Thiago Lacerda estreia nova montagem de 'Hamlet' em SP
À frente do palco, o jovem Hamlet proclama sua cólera: "Quer tirar um sarro da minha cara?", questiona. "Me acha um frouxo?" O sentido da sua revolta é o mesmo daquele eternizado no clássico de William Shakespeare. Mas as palavras que esse príncipe usa não são aquelas que costumamos associar ao bardo. Na montagem que abre temporada nesta sexta no Teatro Tuca, o herdeiro do trono da Dinamarca fala um português nada castiço. "Procura uma forma íntima, brasileira, de chegar ao ouvido da plateia", observa Thiago Lacerda, ator que encarna o personagem-título.

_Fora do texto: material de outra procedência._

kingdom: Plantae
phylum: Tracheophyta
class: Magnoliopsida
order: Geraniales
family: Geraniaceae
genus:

Uma tradução que livrasse o texto de floreios desnecessários foi uma das principais preocupações do diretor Ron Daniels. "De que servem palavras complicadas que o público não entende? O que me interessa é o pensamento do Shakespeare. Ele não estava escrevendo poesia, mas teatro, ação", diz Daniels, que traduziu a peça ao lado de Marcos Daud. "Me sinto muito confortável com Shakespeare. Não é o texto que é intocável, é o seu conteúdo que é maravilhoso."
Especialista na obra do dramaturgo inglês, o brasileiro Ronaldo Daniel transferiu-se para a Inglaterra em 1964. Lá, foi diretor da Royal Shakespeare de Stratford-upon-Avon, cidade natal do escritor. Mundo afora, também já conduziu dezenas de montagens de seus textos, entre elas cinco versões de Hamlet. "E a cada vez com uma visão completamente diferente", acredita.
Na primeira delas, durante os anos da ditadura militar no Brasil, revestiu a tragédia de sentido político. Depois, imprimiu uma aura "espiritual" à criação. Mais adiante, concebeu a imagem de um Hamlet doméstico, um menino doente que, noite e dia, vagava pela casa de pijama. "De certa forma, esse espetáculo de agora é uma redescoberta do texto, mas também uma síntese de todas as outras montagens. Uma radicalização de todas as ideias que já tinham aparecido antes", comenta o encenador, que não trabalhava com teatro no Brasil desde 2000, quando dirigiu Raul Cortez em "Rei Lear".
Ainda que seja sua primeira incursão pela dramaturgia de Shakespeare, Thiago Lacerda já estava, de certa maneira, familiarizado com as crises de consciência do mais representado personagem da dramaturgia ocidental.
Coincidentemente, o jovem atormentado que o ator vive agora guarda suas semelhanças com "Calígula", protagonista da obra de Albert Camus que ele interpretou recentemente no teatro, sob a direção de Gabriel Villela. "Tenho certeza que o Camus foi beber em Hamlet. São dois personagens existencialistas, que exercitam constantemente o livre-arbítrio, que vivem uma liberdade sem limites." As informações são do jornal O Estado de S. Paulo.
HAMLET
Tuca (Rua Monte Alegre, 1.024, Perdizes). Tel. (011) 4003-1212. 6ª e sáb., às 21 h; dom., 19 h. De R$ 40/ R$ 50. Até 16/12.